Actions to take:
- A) Translate this sentence from the passage on core files into Spanish: "FreeBSD does not provide such detailed information."
- B) Please duplicate the passage on core files from "ELF core files" up to and including "persists in FreeBSD.".
- C) List every named field that the passage on core files mentions.

==== Extract

This segment starts at file offset 0x2f000, and the position of the desired memory in that segment is 0x8008b0100 - 0x8008b0000, or 0x100. After adding these together, we get an overall position of 0x2f100 in the core file, which is where we can find this variable’s value.

Memory segments in other files

As mentioned earlier, some memory segments are not actually included in the core file. In the case of executable segments, we can instead read the relevant data directly from the binary file. On FreeBSD the kve_path field of struct kinfo_vmentry gives us the path of the file to read from and the kve_offset field tells us the offset of the segment within that file. On Linux, each entry in the NT_FILE note has corresponding fields. Given these pieces of information we can apply the same logic as above to find the target memory location.

Limitations

ELF core files store memory mapping information as program headers, and the field in the ELF file header indicating the number of program headers is stored as a 16-bit unsigned integer, even in the 64-bit version of ELF. Therefore any program with more than (2^16) - 1 (65535) memory maps would cause an overflow in this field. Older core dump implementations did not account for this and as a result, core files appeared to be missing many of their memory segments. Newer versions of the Linux kernel get around this by setting this field (e_phnum) to 0xffff for any map count that would overflow, and then storing the actual count in the sh_info field (stored as a 32-bit unsigned integer) of the first section header. However, the problem still persists in FreeBSD.

Signal Information

Another very important part of process state is information about signals sent to the process. When a signal is caught by a user-supplied signal handler, the stack trace will make it clear that a signal is present because the stack will contain a frame for the signal trampoline. However, when the operating system initiates a core dump because of an unhandled signal such as SIGABRT or SIGSEGV, the stack trace will provide no indication of a signal. Linux core files provide a note of type NT_SIGINFO for each thread; each of these notes is an instance of the siginfo_t, which contains signal number, code and additional signal-specific details (such as the faulting address in the case of SIGSEGV).

Signals on FreeBSD

FreeBSD does not provide such detailed information. Instead, as shown earlier, the struct prstatus provided for each thread includes a field int pr_cursig whose value represents the number of the signal received by the process (or 0 if there is no signal present). It does not provide any further information about the signal, though. This field has the same value across all threads, so if a process dumps core due to an unhandled SIGABRT, for instance, every single struct prstatus will have its pr_cursig field set to SIGABRT. However, if a specific thread causes a signal (for example, a thread dereferences a NULL pointer, causing a SIGSEGV), then that thread will be the first one listed in the core file.

Use for Debugging

The information discussed so far is typically sufficient for traditional debugging purposes, i.e. determining the cause of a specific fault and inspecting the state of a process at the time of that fault. Some work is required for synthesizing this information into a useful form, such as unwinding stack frames and determining the values of specific variables, but in terms of the raw information that needs to be stored in a core file, nothing else is really needed. Instructions for synthesizing the information described above is typically contained in DWARF debug information either in the original executable file or a standalone file containing only this debug information.

========
==== Dataset

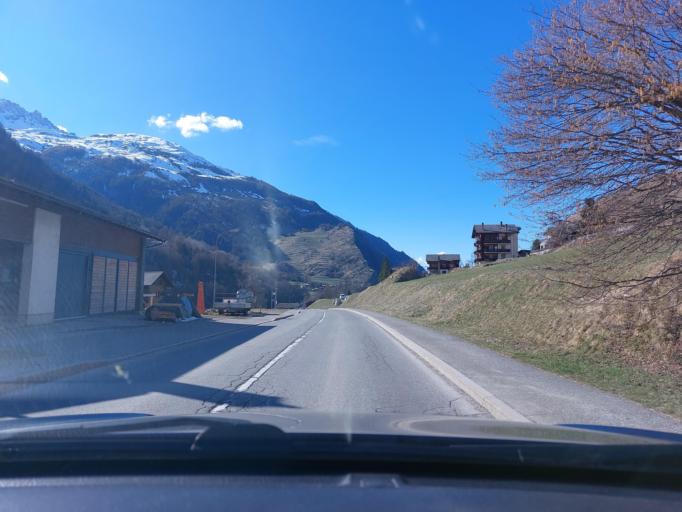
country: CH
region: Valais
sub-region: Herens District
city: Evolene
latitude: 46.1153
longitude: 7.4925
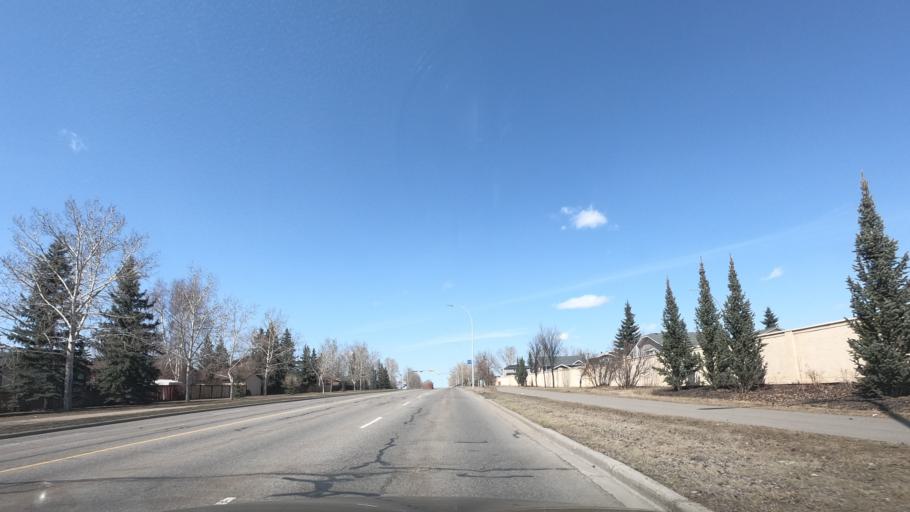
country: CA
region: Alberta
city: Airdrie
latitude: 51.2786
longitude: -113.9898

========
==== Dataset

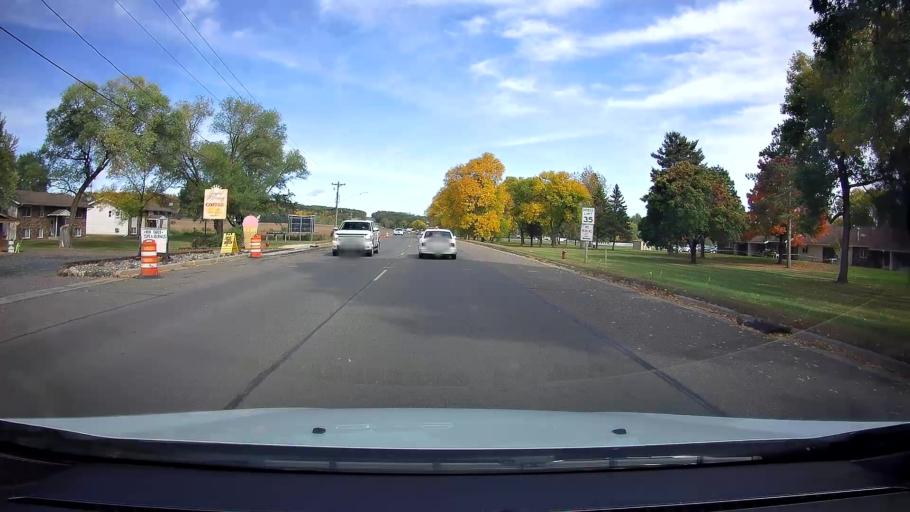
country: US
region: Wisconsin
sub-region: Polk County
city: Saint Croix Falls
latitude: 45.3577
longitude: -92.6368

========

Set of answers:
- A) FreeBSD no proporciona información tan detallada.

- B)
ELF core files store memory mapping information as program headers, and the field in the ELF file header indicating the number of program headers is stored as a 16-bit unsigned integer, even in the 64-bit version of ELF. Therefore any program with more than (2^16) - 1 (65535) memory maps would cause an overflow in this field. Older core dump implementations did not account for this and as a result, core files appeared to be missing many of their memory segments. Newer versions of the Linux kernel get around this by setting this field (e_phnum) to 0xffff for any map count that would overflow, and then storing the actual count in the sh_info field (stored as a 32-bit unsigned integer) of the first section header. However, the problem still persists in FreeBSD.

- C)
kve_path
kve_offset
e_phnum
sh_info
pr_cursig